Холодно, но мы с мамой все стоим, и она рассеянно смотрит на поезда. И говорит:
– Папа-то давно писал?
– Давно… – говорю я.
– И мне давно, – вздыхает мама. – Я вот думаю: может, надо было согласиться, сразу с ним уехать?
– Ну а чего он? – сержусь я. – Сам сказал, что без нас не поедет, а сам…
– Ну сказать много чего можно. У него там – дело, люди… Не мог же он их совсем бросить.
– А нас мог?
– Ну и нас не бросил, – говорит мама. – Мы же пообещали, что приедем, он только с таким условием и улетел…
– Да что ты, мама, – говорю я. – Это же наша станция. Куда ж мы отсюда? И Лайка куда бы? В Америку, что ли, тоже?
– Разобрались бы… – неуверенно отвечает мама.
– Нет-нет, все правильно, мам, – стараюсь я говорить как можно убедительней. – Вон, смотри, кто идет!
А это идут Витя Свешников с мамой. Веселые, улыбаются, кивнули нам радостно.
– Ну вот, – говорю я. – Куда мы от Вити, от поездов, этой женщины из громкоговорителя… От этого всего… От нашего снега… От нашего дома… От наших елок… Куда мы?
– Да… – вздыхает мама.
А женщина из громкоговорителя все повторяет: «Внимание, на первой платформе…», «Внимание, от второго пути…». И я вспоминаю анекдот, как раз Витя мне рассказывал.
– Мам, хочешь анекдот?
– Давай…
– На вокзале объявляют: «Граждане пассажиры! Поезд на Воркутю уходит с первого путю! Ха-ха, я шутю: поезд на Воркутю уходит со второго путю! Ха-ха, я снова шутю: поезд на Воркутю уходит с третьего путю… Ой, граждане пассажиры, пока я тут с вами шутю, поезд на Воркутю – давно тю-тю!»
Мама смеется.
– Воркута… – говорит мама. – Прадед твой там сидел. Мой дедушка.
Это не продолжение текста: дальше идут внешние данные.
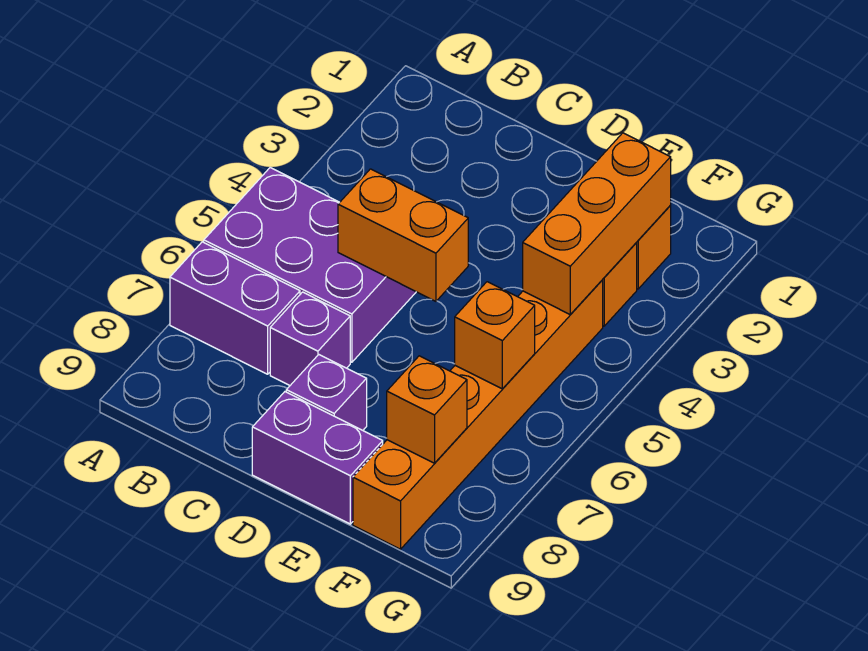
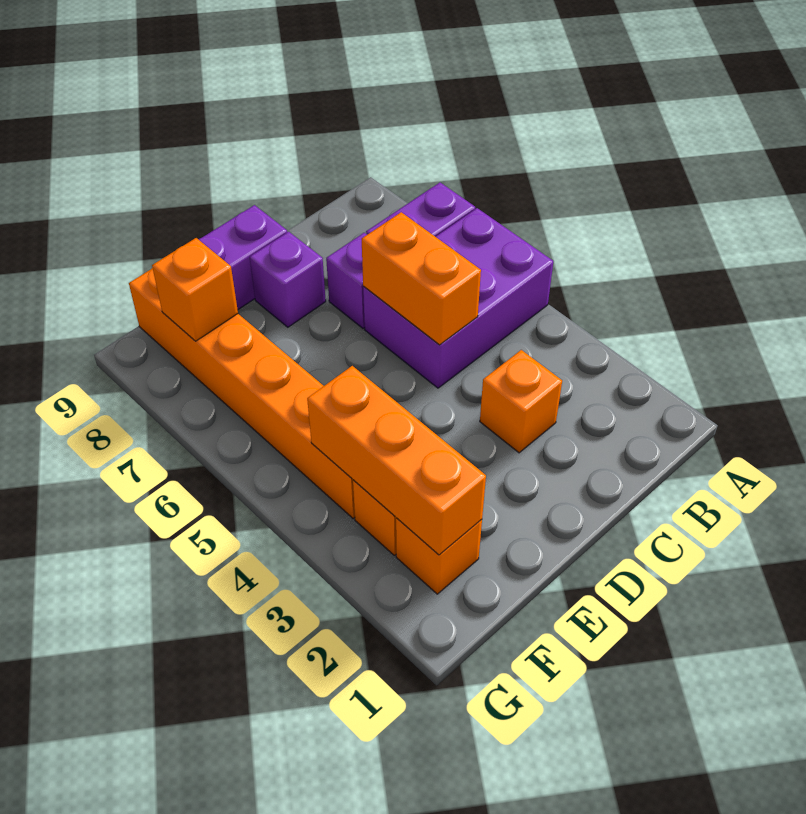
orange 1x2 brick [338,169,468,301] -> orange 1x2 brick turned to [362,212,481,345]
orange 1x1 brick [455,282,535,389] -> orange 1x1 brick moved to [480,350,562,453]

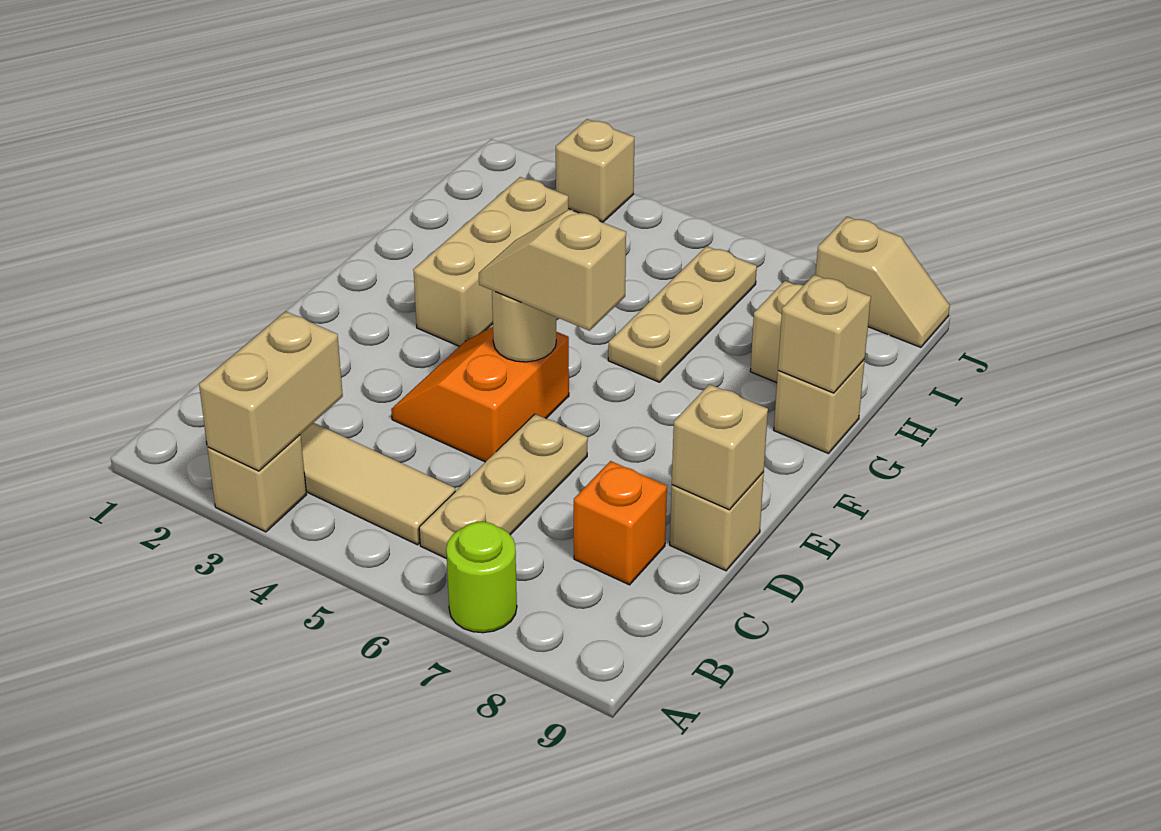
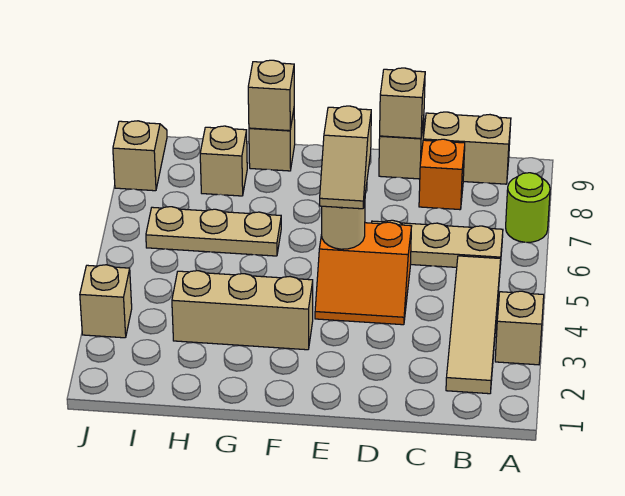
tan 1x2 brick [199,311,343,471] -> tan 1x2 brick moved to [423,112,511,184]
– В смысле – сидел? – спрашиваю я.
– Ну, во времена репрессий… В тюрьме…
– За что?
– Он сам не знал за что… Тогда многие не знали… Дом-то наш – это же ему дали потом… Не центр там, не Москву и прочее, а вот такой вот домик на станции – подальше от столиц… Тогда многим бывшим репрессированным запрещалось жить в столицах, вот и селили по окраинам…
Мы молчим. Смотрим на поезда. Думаю про прадедушку – маминого деда, – которого видел, конечно, только на фото. Про то, как он сидел в далекой Воркуте… Там всегда холодно и, наверное, по улицам ходят белые медведи.
И почему-то вдруг вспоминается рассказ тети Жени про озеро Киово и про кричащих чаек и как они с Игорем Яковлевичем в медовый месяц там стояли и он ее обнимал…
И думаю: какой этот мир большой, и ужасный, и прекрасный одновременно, и как это все сложно… Вот Воркута, с ее вечными морозами и медведями, а вот – озеро Киово, теплое и с чайками… А вот наша станция, уютная и родная, но такая далекая от всего… А еще есть Америка. Там живет папа-Чесноков. Живет, и пишет мне всё реже. Потому что дел много и потому что мир слишком большой и людей слишком много в нем, чтобы обо всех всегда помнить. Даже о родных.
– Пойдем, – говорит мама. – Даже Лайк замерз. Пойдем пить чай с шоколадным сыром.
– Мам, вы идите с Лайком, я еще пять минуточек, и приду… – Мне кажется, я почти додумал какую-то мысль, и – страшно, что забуду…
Мама обнимает меня, Лайк обслюнявливает, и оба уходят в дом.
А я стою, смотрю, слушаю и наконец понимаю: наша станция – это и есть мир. Поезда туда-сюда – это просто проходящая мимо жизнь, в которой люди, обычные люди, проносятся туда-сюда, и больше никогда их не увидишь, но которые – как и я, как и все мы, – живут. Где-то в своих других мирах, со своими проблемами, болезнями, радостями и печалями…
А Лайк – это мой друг в этом мире. И кличка у него такая – и лайк как одобрение, и лайк – как лай. Потому что друг и одобрить может, и полаять иногда… Ну, опять же, по-доброму.
Витя Свешников, конечно, тоже друг. Да и Юля с Лехой, наверное, тоже, немного друзья. И – хватит. Друзей и не должно быть много. Мама правильно говорит.
А тетя Женя, и Игорь Яковлевич, и чайки на озере Киово в подмосковной Лобне, и бабочки у нас вокруг лампы – это всё люди-птицы-насекомые-города, которые, так или иначе, задерживаются в твоей или в чьей-то жизни, в нашем мире…
А девочка… Та девочка, которая – полусон-полуявь, то ли кукла, то ли человек, – она главный смысл жизни все-таки. Потому что любовь – это главный смысл всего. И даже если она мне привиделась, главное – это знать, что она где-то может быть все-таки, и вспоминать о ней и представлять встречу с ней перед тем, как уснуть. И засыпать успокоенным этой «встречей», и потом не видеть ее во сне, не видеть никогда, и все-таки – верить…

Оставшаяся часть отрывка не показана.